▶ _PROMPT 1_: From the section on traceability and quality checking, list every DPC that is written with a subscript index.
▶ _PROMPT 2_: Please write the next part of the section on traceability and quality checking, picking up after its final sentence.

5.2.5 Providing traceability

Traceability uncovers the process history that led to the enactment of a DPC. Equivalently, it tells the application engineer the evolution history of the product, that is, how did the product evolve to reach its current form. Traceability is similar to backtracking in that interest is in previous nodes of dependency graphs. However, traceability is different from backtracking in its purpose. When backtracking, the aim is to restore development status to a previous product and process state and to proceed with the development process from this restored point. On the other hand, when tracing, interest is in knowing previous development steps. Thus, traceability provides a re-run of the DPCs that were enacted in the past. No restoring of the product or process to an earlier development status is required.

The generic model provides traceability in two modes, burst or decrement mode. Decrement mode traceability assumes that the application engineer wants to examine evolution step by step as it occurred. In burst mode traceability, the application engineer wants to examine evolution from some pth earlier DPC.

To provide traceability, the complete process is saved as for backtracking. However, it is not required to save dependency graph instances. Let the most recently enacted DPC be DPC _n . In decrement mode, DPC _n−1 is displayed and position established at it for supporting further traceability. Further invocation of decrement mode traceability causes DPC _n−2 to be displayed. In burst mode, DPC _n−1, DPC _n−2,..., etc. are displayed until the pth earlier DPC is reached.

In our example process of Fig. 8, decrement mode traceability will cause o _6,1 to be displayed. If asked for again then o _1,1 shall be displayed. If instead of decrement mode traceability is used to trace back two steps, then first o _6,1 and then o _1,1 shall be displayed.

5.2.6 Quality checking

In Sect. 5.2 we had postulated quality checking method blocks. When these are enacted the application engineer is provided information about product quality. The basics of our quality checking approach are found in the representation theory of measurement of software engineering. According to this theory, entities have quality attributes that are measured through metrics. For example, a software product is an entity. It has attributes size and complexity. The former is measured using the lines of code metric. Similarly, the latter is measured using the order O metric.

▶ _SOURCE DATA_:
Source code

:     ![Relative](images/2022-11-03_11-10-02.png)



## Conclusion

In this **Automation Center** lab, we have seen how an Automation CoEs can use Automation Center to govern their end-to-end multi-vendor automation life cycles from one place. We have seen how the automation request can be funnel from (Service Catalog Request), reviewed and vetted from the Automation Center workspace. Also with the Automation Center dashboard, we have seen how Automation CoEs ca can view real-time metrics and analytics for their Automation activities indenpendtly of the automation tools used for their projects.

▶ _EXERCISE OUTPUT 1_: DPC_n, DPC_n−1, DPC_n−2

▶ _EXERCISE OUTPUT 2_:
We extend this to include IS products and their quality attributes. Consider for example the generalization–specialization hierarchy. It has an attribute called depth that can have an associated metric with it. The depth of the hierarchy is controlled though a depth heuristic that, in the case of OMT, suggests that it be restricted to about five levels deep. A number of method constraints are specified in methods. There are four [6] such: completeness, conformity, fidelity and consistency. These are imposed on IS products and can be treated as attributes of these products. Again, we associate metrics with this.

The association of metrics with IS products makes it possible for us [24] to compute the metric value and return to the application an indication of whether the product parts of interest satisfy or do not satisfy the heuristic or constraint attributes. For this purpose we define quality method primitives as indicated earlier. As examples of these consider

$$ \begin{aligned}{} & <{\text{entity}},\,{\text{check}}\,{\text{completeness}}>\\ &<{\text{ISA}}\,{\text{hierarchy}},\,{\text{check}}\,{\text{depth}}\,{\text{heuristic}} >. \\ \end{aligned} $$

These primitives participate in a dependency structure with others. For example, since the creation of an entity, employee, calls for its completeness check, we have

$$ <{\text{entity}},\,{\text{create}}> \to <{\text{entity}},\,{\text{check}}\,{\text{completeness}}> . $$

This is a type 3 dependency in terms of Table 1: it must be checked that a created entity is complete but this check can be deferred till an appropriate moment.

Since the enactment of a quality method primitive gives information about whether the quality of the product part is satisfactory or not, it is possible for the application engineer to decide which method primitive to enact next.

5.2.7 The enactment algorithm

At the heart of method dynamics is the enactment algorithm that embodies in it support for process enactment, guidance, backtracking and traceability. Thus, it provides all the features that we have discussed so far in this section.

The algorithm assumes that application engineers have a number of different courses of action available and select one of these. These courses of action are represented in the algorithm as the set, possibility. Possibility contains in it the set of DPCs that are available for enactment. Under the passive guidance scheme outlined earlier, this set may be displayed depending upon the guidance mode: basic, operational, semantic or hybrid. The application engineer makes a selection from Possibility and the selected DPC is enacted. This leads to a modification of Possibility. In other words, given possibility _i−1, a DPC is enacted and this results in possibility _i .

With each enacted DPC, three cases arise. The application engineer

1. 1.

   Makes a fresh selection from possibility _i

2. 2.

   Desires to backtrack in either exploratory or jettison mode, or

3. 3.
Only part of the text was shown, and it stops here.